=== CONSEGNA 1 ===
Restituisci senza modifiche il tratto del brano sul lavoro a tempo determinato nella pubblica amministrazione che va da "Essendosi sempre dovuta" a "procedura di concorso.".

Come è possibile instaurare un rapporto a tempo determinato alle dipendenze della pubblica amministrazione? Un rapporto di questo genere è prorogabile e per quanto tempo?Quali sono le tutele per i lavoratori? È possibile la conversione del rapporto di lavoro a tempo determinato in un rapporto di lavoro a tempo indeterminato? Che funzione hanno le graduatorie?

Per dare risposta a queste domande, occorre una breve ma esaustiva ricognizione della normativa del lavoro a tempo determinato alle dipendenze della pubblica amministrazione, la quale, pur articolata in varie disposizioni mutate nel tempo, si è mossa costantemente lungo una direttrice di fondo segnata dall'esigenza costituzionale di conformità al canone espresso dall'art. 97 Cost., che prescrive che agli impieghi nelle pubbliche amministrazioni si accede mediante concorso, salvo i casi stabiliti dalla legge.

Essendosi sempre dovuta confrontare con questo principio, la disciplina del lavoro a tempo determinato alle dipendenze delle pubbliche amministrazioni, pur in un quadro di tendenziale unitarietà, è risultata connotata da questo elemento differenziale rispetto a quella del lavoro privato dove non vige un simmetrico principio di accesso all'impiego privato stabile mediante procedura di concorso.

=== RECORD FORNITI ===

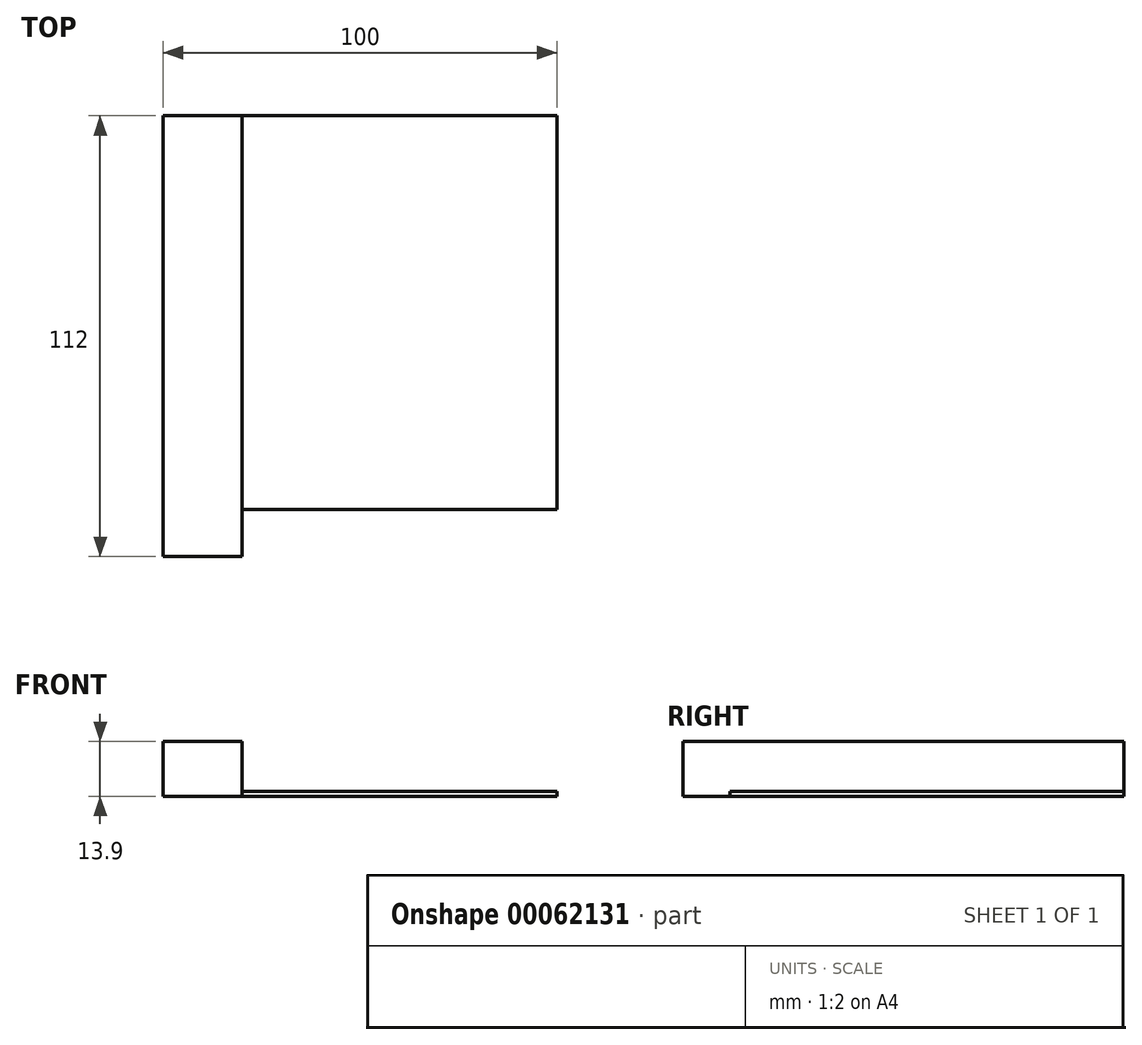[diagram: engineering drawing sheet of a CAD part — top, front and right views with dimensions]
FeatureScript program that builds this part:
annotation { "Feature Type Name" : "Feature", "Feature Type Description" : "" }
export const myFeature = defineFeature(function(context is Context, id is Id, definition is map)
    precondition{}
    {
        {
            var Q0;
            Q0=qCreatedBy(makeId("Top.planeOp"),FACE);
            var sketch = newSketch(context, id + "F0", { "sketchPlane" : qUnion([Q0])});
            skLineSegment(sketch, "E0.rect.bottom", {"start": v(50, 50) * mm, "end": v(-50, 50) * mm});
            skLineSegment(sketch, "E0.rect.top", {"start": v(50, -50) * mm, "end": v(-50, -50) * mm});
            skLineSegment(sketch, "E0.rect.left", {"start": v(50, 50) * mm, "end": v(50, -50) * mm});
            skLineSegment(sketch, "E0.rect.right", {"start": v(-50, 50) * mm, "end": v(-50, -50) * mm});
            skPoint(sketch, "E0.rect.middle", {"position": v(0, 0) * mm});
            skSolve(sketch);
        }
        {
            var Q0;
            Q0=makeQuery(id+"F0.imprint","IMPRINT",FACE,{"disambiguationData":[TD([[makeQuery(id+"F0.imprint","IMPRINT",EDGE,{"derivedFrom":sQuery(id+"F0.wireOp",EDGE,"E0.rect.bottom")}),1.0]])]});
            extrude(context, id + "F1", {"entities" : qUnion([Q0]), "depth" : 1.2 * mm});
        }
        {
            var Q0;
            Q0=makeQuery(id+"F1.opExtrude","CAP_FACE",FACE,{"disambiguationData":[OSD([sQuery(id+"F0.wireOp",EDGE,"E0.rect.bottom"),sQuery(id+"F0.wireOp",EDGE,"E0.rect.top"),sQuery(id+"F0.wireOp",EDGE,"E0.rect.left"),sQuery(id+"F0.wireOp",EDGE,"E0.rect.right")])],"isStart":false});
            var sketch = newSketch(context, id + "F2", { "sketchPlane" : qUnion([Q0])});
            skLineSegment(sketch, "E1.bottom", {"start": v(-50, 50) * mm, "end": v(-30, 50) * mm});
            skLineSegment(sketch, "E1.top", {"start": v(-50, -50) * mm, "end": v(-30, -50) * mm});
            skLineSegment(sketch, "E1.left", {"start": v(-50, 50) * mm, "end": v(-50, -50) * mm});
            skLineSegment(sketch, "E1.right", {"start": v(-30, 50) * mm, "end": v(-30, -50) * mm});
            skSolve(sketch);
        }
        {
            var Q0;
            Q0=makeQuery(id+"F2.imprint","IMPRINT",FACE,{"disambiguationData":[TD([[makeQuery(id+"F2.imprint","IMPRINT",EDGE,{"derivedFrom":sQuery(id+"F2.wireOp",EDGE,"E1.bottom")}),1.0]])]});
            extrude(context, id + "F3", {"entities" : qUnion([Q0]), "operationType" : NewBodyOperationType.ADD, "depth" : 12.7 * mm});
        }
        {
            var Q0;
            Q0=makeQuery(id+"F3.boolean.opBoolean","MERGE",FACE,{"derivedFrom":[makeQuery(id+"F1.opExtrude","SWEPT_FACE",FACE,{"disambiguationData":[OSD([sQuery(id+"F0.wireOp",EDGE,"E0.rect.top")])]}),makeQuery(id+"F3.opExtrude","SWEPT_FACE",FACE,{"disambiguationData":[OSD([sQuery(id+"F2.wireOp",EDGE,"E1.top")])]})]});
            var sketch = newSketch(context, id + "F4", { "sketchPlane" : qUnion([Q0])});
            skLineSegment(sketch, "E2.bottom", {"start": v(-50, 13.9) * mm, "end": v(-30, 13.9) * mm});
            skLineSegment(sketch, "E2.top", {"start": v(-50, 0) * mm, "end": v(-30, 0) * mm});
            skLineSegment(sketch, "E2.left", {"start": v(-50, 13.9) * mm, "end": v(-50, 0) * mm});
            skLineSegment(sketch, "E2.right", {"start": v(-30, 13.9) * mm, "end": v(-30, 0) * mm});
            skSolve(sketch);
        }
        {
            var Q0;
            {var subQ1=sQuery(id+"F4.wireOp",EDGE,"E2.bottom");Q0=makeQuery(id+"F4.imprint","IMPRINT",FACE,{"disambiguationData":[TD([[makeQuery(id+"F4.imprint","IMPRINT",EDGE,{"derivedFrom":subQ1}),1.0]])]});}
            extrude(context, id + "F5", {"entities" : qUnion([Q0]), "operationType" : NewBodyOperationType.ADD, "depth" : 12 * mm});
        }
    });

=== CONSEGNA 2 ===
Indica quante righe dei record contengono la stringa "bottom". Scrivi soltanto il numero.

=== SOLUZIONE SCRITTA 1 ===
Essendosi sempre dovuta confrontare con questo principio, la disciplina del lavoro a tempo determinato alle dipendenze delle pubbliche amministrazioni, pur in un quadro di tendenziale unitarietà, è risultata connotata da questo elemento differenziale rispetto a quella del lavoro privato dove non vige un simmetrico principio di accesso all'impiego privato stabile mediante procedura di concorso.

=== SOLUZIONE SCRITTA 2 ===
7